Re: [PATCH] Fix CPU bitmask truncation

From: Linus Torvalds (torvalds@transmeta.com)
Date: Wed Dec 25 2002 - 16:54:02 EST


On 25 Dec 2002, Alan Cox wrote:

> On Fri, 2002-12-20 at 17:00, Bjorn Helgaas wrote:
> > This was an issue with gcc 2.96 on a 64-way IA64 box. I don't have
> > access to one at the moment, but as I remember, without the 2.4 changes:
> >
> > - ((p)->cpus_runnable & (p)->cpus_allowed & (1 << cpu))
> > + ((p)->cpus_runnable & (p)->cpus_allowed & (1UL << cpu))
> >
> > nothing would get scheduled on CPUs 32-63. I guess those changes
> > aren't controversial, though.
>
> Is this a C quirk or a compiler bug ?

It's normal C behaviour. I wouldn't even call it a quirk.

        1 << cpu

is clearly an int, and as such will have undefined behaviour for cpu >
bits-of-int.

The promotion to unsigned long happens _after_ the shift has already
happened as an int, since nothing in the sub-expression needs promotion
per se.

As undefined behaviour, the C compiler is _allowed_ to do what we meant,
but quite frankly, a C compiler that would take the undefined behaviour
case and turn it into the "unsigned long" behaviour we were looking for
would be quite interesting and almost certainly just random luck.
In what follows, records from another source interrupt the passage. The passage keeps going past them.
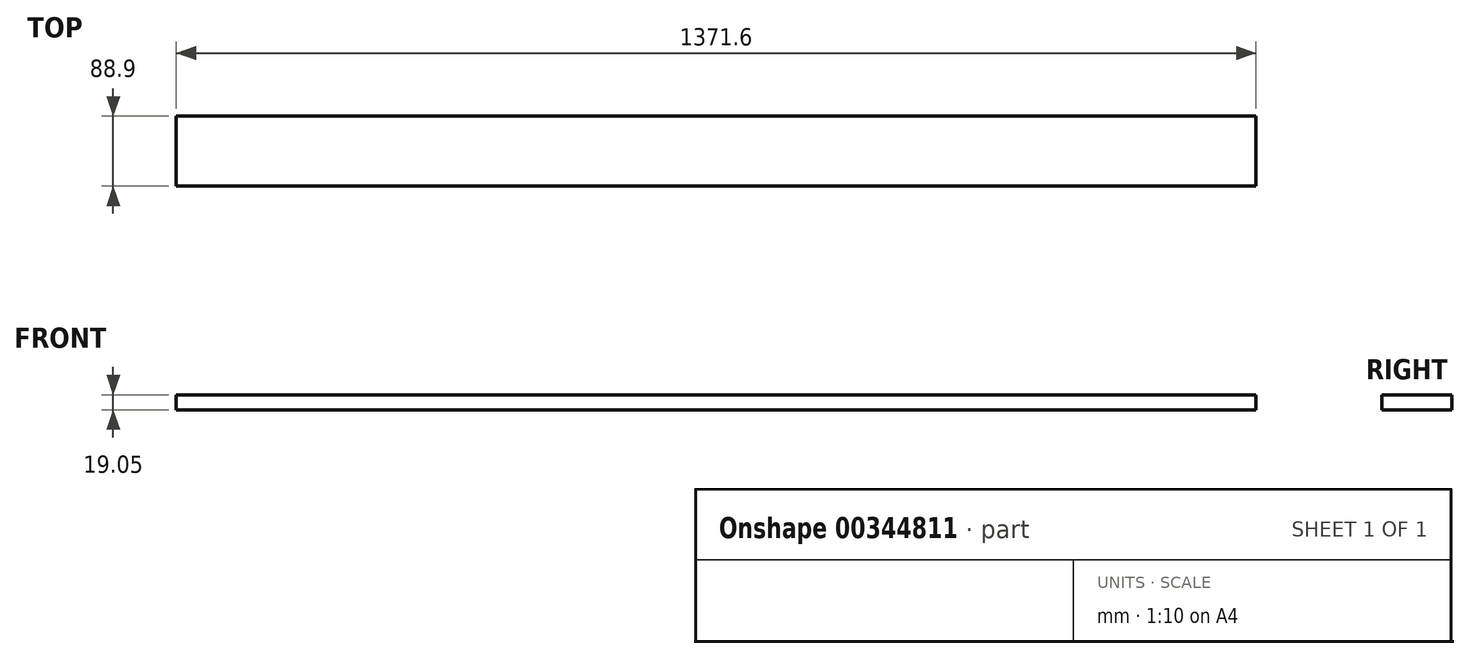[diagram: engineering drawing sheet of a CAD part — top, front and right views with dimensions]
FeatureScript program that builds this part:
annotation { "Feature Type Name" : "Feature", "Feature Type Description" : "" }
export const myFeature = defineFeature(function(context is Context, id is Id, definition is map)
    precondition{}
    {
        {
            var Q0;
            Q0=qCreatedBy(makeId("Right.planeOp"),FACE);
            var sketch = newSketch(context, id + "F0", { "sketchPlane" : qUnion([Q0])});
            skLineSegment(sketch, "E0.bottom", {"start": v(0, 0) * mm, "end": v(88.9, 0) * mm});
            skLineSegment(sketch, "E0.top", {"start": v(0, 19.05) * mm, "end": v(88.9, 19.05) * mm});
            skLineSegment(sketch, "E0.left", {"start": v(0, 0) * mm, "end": v(0, 19.05) * mm});
            skLineSegment(sketch, "E0.right", {"start": v(88.9, 0) * mm, "end": v(88.9, 19.05) * mm});
            skSolve(sketch);
        }
        {
            var Q0;
            Q0=makeQuery(id+"F0.imprint","IMPRINT",FACE,{"disambiguationData":[TD([[makeQuery(id+"F0.imprint","IMPRINT",EDGE,{"derivedFrom":sQuery(id+"F0.wireOp",EDGE,"E0.bottom")}),1.0]])]});
            extrude(context, id + "F1", {"entities" : qUnion([Q0]), "depth" : 1371.6 * mm});
        }
    });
So if you want to test a bit in an "unsigned long", you should do either

        (x >> bit) & 1

(where the shift will be on a "long", and the binary and will also be
automatically promoted to a unsigned long) or you should do

        x & (1UL << bit)

which is what the patch did (it's applied in 2.5.53 already, btw).